TintAMeraH.info-Kab.Tangerang|| Integritas korps Adhyaksa kembali diguncang skandal besar, Kejaksaan Agung (Kejagung) resmi menetapkan tiga oknum Jaksa yang bertugas di wilayah hukum Banten, sebagai tersangka dalam kasus dugaan pemerasan terhadap seorang Warga Negara Asing (WNA) asal Korea Selatan.
Kasus ini mencuat setelah rangkaian Operasi Tangkap Tangan (OTT) yang dilakukan oleh Komisi Pemberantasan Korupsi (KPK) pada Rabu (17/12/2025).

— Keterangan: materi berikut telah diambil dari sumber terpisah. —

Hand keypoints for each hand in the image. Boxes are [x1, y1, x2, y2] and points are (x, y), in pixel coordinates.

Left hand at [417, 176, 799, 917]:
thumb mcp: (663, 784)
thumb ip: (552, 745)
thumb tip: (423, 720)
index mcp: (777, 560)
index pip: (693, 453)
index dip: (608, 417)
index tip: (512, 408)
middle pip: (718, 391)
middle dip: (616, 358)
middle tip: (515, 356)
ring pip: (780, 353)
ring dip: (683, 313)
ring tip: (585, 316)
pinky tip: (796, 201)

Modus “Jual Beli” Keadilan, Ancaman Tuntutan Tinggi
Berdasarkan keterangan juru bicara KPK, Budi Prasetyo, praktik lancung ini terjadi saat korban berinisial CHL, WNA asal Korea Selatan, tengah menghadapi persidangan terkait kasus Undang-Undang Informasi dan Transaksi Elektronik (UU ITE).
Para oknum jaksa diduga memanfaatkan posisi mereka untuk mengintimidasi korban, modusnya cukup licin: korban diancam akan dijatuhi tuntutan pidana yang jauh lebih berat atau dilakukan penahanan jika tidak menyetorkan sejumlah uang.
“Modusnya antara lain ancaman pemberian tuntutan yang lebih tinggi dan ancaman dalam bentuk lainnya. Ini murni dugaan tindak pemerasan oleh aparat penegak hukum,” tegas Budi Prasetyo di Gedung Merah Putih KPK, Jumat (19/12)..
Kejaksaan Negeri Kabupaten Tangerang masih melakukan pengecekan dan pendalaman terkait kasus ini.”Kami masih mencari tahu kebenaran informasinya. Di media sosial banyak sekali beredar kabar yang belum bersifat resmi,” kata Kasubsi II Bidang Intelijen Kejari Kabupaten Tangerang, Ilham Mauludy.
Daftar tersangka, dari pejabat Kejati hingga Ahli Bahasa
setelah dilakukan pemeriksaan intensif, Kejagung mengambil alih penanganan perkara dan menetapkan lima orang tersangka yang terdiri dari tiga aparatur sipil negara (ASN) Kejaksaan dan dua pihak swasta yang berperan sebagai perantara,
> RZ, Kepala Sub-bagian Daskrimti dan Perpustakaan Kejaksaan Tinggi Banten.
> HMK Kepala Seksi Pidana Umum (Kasipidum) Kejari Kabupaten Tangerang.
> RV, Jaksa Penuntut Umum (JPU) pada Kejaksaan Tinggi Banten.
> RF: Oknum Pengacara (Pihak Swasta).
> MS: Ahli Bahasa (Pihak Swasta).
Respon Tegas Kejaksaan Agung
Kepala Pusat Penerangan Hukum (Kapuspenkum) Kejagung, Anang Supriatna, menyatakan bahwa penyidikan telah berjalan cepat dengan penerbitan Surat Perintah Penyidikan (Sprindik) sejak hari terjadinya OTT.
“Jaksa yang seharusnya profesional justru melakukan transaksi haram dan pemerasan. Kami tidak akan menoleransi pengkhianatan terhadap institusi,” ujar Anang. Kelima tersangka kini telah diamankan untuk menjalani proses hukum lebih lanjut.
Kolaborasi Lembaga: Pengambilalihan kasus dari KPK ke Kejagung menunjukkan koordinasi antar-lembaga, namun juga menjadi ujian bagi Kejagung untuk membuktikan transparansi dalam mengadili “orang dalam” sendiri.
Sentimen Internasional: Korban yang merupakan WNA asal Korea Selatan membuat kasus ini berpotensi mencoreng citra hukum Indonesia di mata internasional, terutama terkait kepastian hukum bagi investor atau warga asing.
Keterlibatan Ahli Bukti Adanya Konspirasi
Masuknya nama seorang “Ahli Bahasa” dalam daftar tersangka menunjukkan adanya dugaan konspirasi yang terstruktur untuk memanipulasi jalannya persidangan.